My mind began to wander, and I wondered how the first violinist felt, having a renowned musician playing 'lead fiddle'. I wondered how I would react. Would I ask, 'Can I have a go?' on the Stradivarius, and would I be so nervous that I would snap a string. Visions of me saying, 'Oh my goodness, I am so sorry. I don't know what to say', as I tripped up over my own feet and fell, smashing the handle off the antique, brought me back to reality very quickly. 'Only you would think that!', I could almost hear some of you say. As my mind came back from going into overtime. I went back to reading the programme. Apparently the Orchestra's concert master's violin was also over a century old. Perhaps she couldn't afford a new one either!
The half time show was only for those who were experiencing nosebleeds and dizziness from the high altitude. The man who had videotaping was being read the riot act by a couple whose enjoyment of the show had been ruined by the bright light shining in their eyes. The film maker, totally ignoring the couple, moved across to another couple, and greeted them like long lost friends, asking how they were and relating the story of how a very annoying couple were distressing him with their constant harassment, regarding him watching the show through his camera screen to give him a better view. He left the seating area and did not return, which was just as well as the theatre law enforcement officers (who were wearing their regulatory black twinsets with pearls, none young enough not to be drawing a pension) were waiting with baited breath to capture a rule breaker. The young girl in front of us had been reprimanded for using her phone, and given a final warning. Obviously she was part of crucially vital operation of some sort, and her input was critical, as she was constantly messaging throughout the performance. Either that or she was forced to attend the concert, by her mother, and was very, very bored. Giving her the benefit of the doubt, I will go with the former, although I think the white haired guardian of the first floor thought the latter.

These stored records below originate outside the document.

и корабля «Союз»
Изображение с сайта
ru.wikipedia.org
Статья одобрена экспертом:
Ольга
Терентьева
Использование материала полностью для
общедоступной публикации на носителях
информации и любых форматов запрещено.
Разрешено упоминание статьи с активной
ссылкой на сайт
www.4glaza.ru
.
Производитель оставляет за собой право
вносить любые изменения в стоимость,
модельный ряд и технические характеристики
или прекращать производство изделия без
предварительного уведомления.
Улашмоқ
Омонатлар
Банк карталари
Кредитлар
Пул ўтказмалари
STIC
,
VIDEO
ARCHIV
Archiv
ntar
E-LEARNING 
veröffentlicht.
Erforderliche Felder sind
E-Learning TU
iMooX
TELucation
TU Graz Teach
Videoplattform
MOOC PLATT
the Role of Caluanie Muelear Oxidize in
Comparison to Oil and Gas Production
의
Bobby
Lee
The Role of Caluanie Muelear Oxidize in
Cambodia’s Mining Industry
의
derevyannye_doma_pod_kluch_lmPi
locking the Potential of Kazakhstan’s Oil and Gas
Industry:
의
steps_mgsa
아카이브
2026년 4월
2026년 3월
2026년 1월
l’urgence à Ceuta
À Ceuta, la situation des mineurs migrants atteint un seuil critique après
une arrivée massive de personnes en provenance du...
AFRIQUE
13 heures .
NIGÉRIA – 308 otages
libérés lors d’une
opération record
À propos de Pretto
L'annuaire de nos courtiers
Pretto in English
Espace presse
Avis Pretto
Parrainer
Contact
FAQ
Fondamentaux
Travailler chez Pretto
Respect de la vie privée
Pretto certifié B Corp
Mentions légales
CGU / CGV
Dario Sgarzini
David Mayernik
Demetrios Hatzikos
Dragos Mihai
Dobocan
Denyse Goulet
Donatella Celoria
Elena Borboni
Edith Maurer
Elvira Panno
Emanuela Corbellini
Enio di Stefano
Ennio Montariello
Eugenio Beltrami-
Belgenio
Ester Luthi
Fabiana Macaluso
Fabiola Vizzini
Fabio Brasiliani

The second half was equally as enjoyable as the first, albeit without the appearance of the very expensive violin. I wondered if the instruments other than the violins were as old, and as expensive. I did hope that if the brass and woodwind were of similar age, the new owner would have at least changed the mouthpiece. Amazing how complicated my brain can make a simple past time.
Having retrieved my shoes, my jacket and my hat, we left the building (without Elvis) and made our way to the car. Those with more experience than us had already departed, but we managed to make a reasonably quick exit, and made our way to enjoy a late night snack at a late night restaurant.
Sunday was spent nursing a migraine for most of the day, whilst my terribly talented daughter attempted to make a Baked Alaska, and achieved perfection. Monday was spent baking carrot cake muffins and then some with spinach and cheese. How Americanised am I! Tuesday, despite being back at work, had it's moments of delight. I received some junk mail. I have arrived!!
I am looking forward to my next visit to the symphony, together with the additional half-time entertainment. I am sure that will be....another story.